Advanced scalable vector graphics animations/interactions based on Paper.js
Paper.js is great for interactive manipulation of paths, but it becomes tiresome when it comes to organic animations. Danimator solves that by providing intuitive abstractions to both time- and frame-based animations, shape morphing, blazing fast DOM traversal, sound creation, and much more. Let's bring back the power of proper vector animations to the browser!
Start by importing an SVG like so:
Danimator.import(svg, options);
This will use Paper.js to parse the SVG to canvas, rename the imported group to scene
, and create a SceneElement
for it. The second parameter accepts a map with an onLoad property to be executed once the SVG has been imported. You can also pass the callback directly as second param. onLoad will retrieve the parsed scene as parameter.
Danimator.import(svg, (scene) => scene.bear.item.strokeColor = 'yellow');
This scene will also store all named symbolDefinitions inside its property .symbols
.
The scene contains all named SVG items as nested properties.
This means that if you have an SVG with a group named bear
containing a path called snout
, you can access it like this:
scene.bear.snout
To change the opacity of snout
's Paper.js item, you'd do:
scene.bear.snout.item.opacity = 0.5;
You can access scene elements using their according names, but use .ordered
if you need to access them numerically:
scene.bear.ordered[0]; // this will access bear's first child
This setup also walks thru all SVG elements, normalizes their names, and hides all detected states and frames except for the first one.
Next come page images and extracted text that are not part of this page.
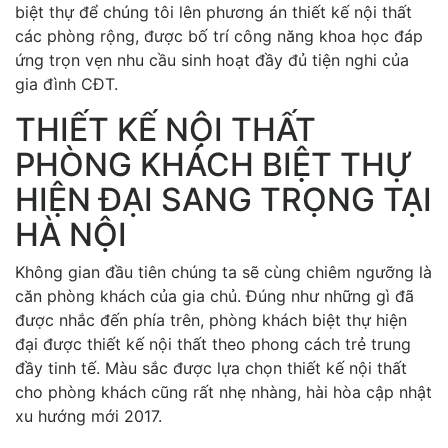
biệt thự để chúng tôi lên phương án thiết kế nội thất
các phòng rộng, được bố trí công năng khoa học đáp
ứng trọn vẹn nhu cầu sinh hoạt đầy đủ tiện nghi của
gia đình CĐT.
THIẾT KẾ NỘI THẤT
PHÒNG KHÁCH BIỆT THỰ
HIỆN ĐẠI SANG TRỌNG TẠI
HÀ NỘI
Không gian đầu tiên chúng ta sẽ cùng chiêm ngưỡng là
căn phòng khách của gia chủ. Đúng như những gì đã
được nhắc đến phía trên, phòng khách biệt thự hiện
đại được thiết kế nội thất theo phong cách trẻ trung
đầy tinh tế. Màu sắc được lựa chọn thiết kế nội thất
cho phòng khách cũng rất nhẹ nhàng, hài hòa cập nhật
xu hướng mới 2017.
sceneElements store two representations that can be accessed as properties:
property | description |
---|---|
.item | Reference to the rendered Paper.js item |
.$element | Reference to the jQuery element of the SVG as parsed DOM |
Both item
and $element
have references to this SceneElement
in their data property.
element | access to SceneElement |
---|---|
item | .data.sceneElement |
$element | .data('sceneElement') |
… but you can always just use the helper method Danimator.sceneElement( anyItem )
to retrieve its according sceneElement
(if one exists)
SceneElement .find is a helper to find deeply nested elements within elements:
scene.bear.find("eyebrow-left").visible = false;
Every SceneElement has a data store for easy data passing between jQuery elements and items inside PaperScript:
scene.bear.data.hungriness = 0.8;
Illustrator generates a unique id for each element when exporting to SVG. This means that while the two elements named "dog" and "cat" each have a subelement named "nose" in Illustrator, the exported SVG will have one of them contain a "nose_1" or "nose_2" for the sake of unique names. This makes selecting elements by name cumbersome. Danimator normalizes those names back to what they were, and lets you choose which one to use ("nose" will return all elements originally named "nose", while "nose_2" will only select that one specific one).
All animation methods accept an options map as last parameter. You may configure the following options:
option | data type | description | example |
---|---|---|---|
delay | Number | How long to wait before starting the animation (in s) | 2 |
onStep | Function | Callback to be run on every step of the animation. Takes one parameter time to apply a filter to the progress (0 to 1) of the animation by returning the new value. |
onStep: (t) => t * 2 // 2x speed! |
onDone | Function or String | Callback to be run once the animation is done. Use one of the strings "reverse", "loop", or "pingpong" to repeat the animation automatically. | "reverse" |
onLoop | Function | If you supplied a String to onDone, this provides a callback for every iteration of a loop | - |
element
, property
, [from=null]
, [to=1]
, [duration=1]
, [options]
argument | data type | description | example |
---|---|---|---|
element | sceneElement or paper.Item | The SceneElement (or Paper.js item) to be animated | scene.bear |
property | String | The property to be animated | "opacity" |
from | String or Number | Start value of the animation. Use null to use the current value | 0.5 |
to | String or Number | End value of the animation. Numeric Strings yield in relative addition/subtraction (like "+10" will yield the current value + 10) | 1 |
duration | Number | Duration of the animation in seconds | 1.5 |
options | Object | Configure the animation. | { delay: 1 } |
A handler with the following properties:
property | data type | description |
---|---|---|
then | Function | shortcut for Danimator.then(…) |
options | Object | original options passed to Danimator.animate(…) |
stop | Function | used to prevent delayed animation from happening |
animationMethod
, [element]
, […]
argument | data type | description | example |
---|---|---|---|
animationMethod | String or Function | The Danimator method to be used or a callback to be called after the animation has finished | "animate" |
[…] | If animationMethod is 'animate', all following parameters correspond to the ones you'd pass to Danimator.animate) |
Whatever the according animation method would return – most times a Danimator handler for easier chaining.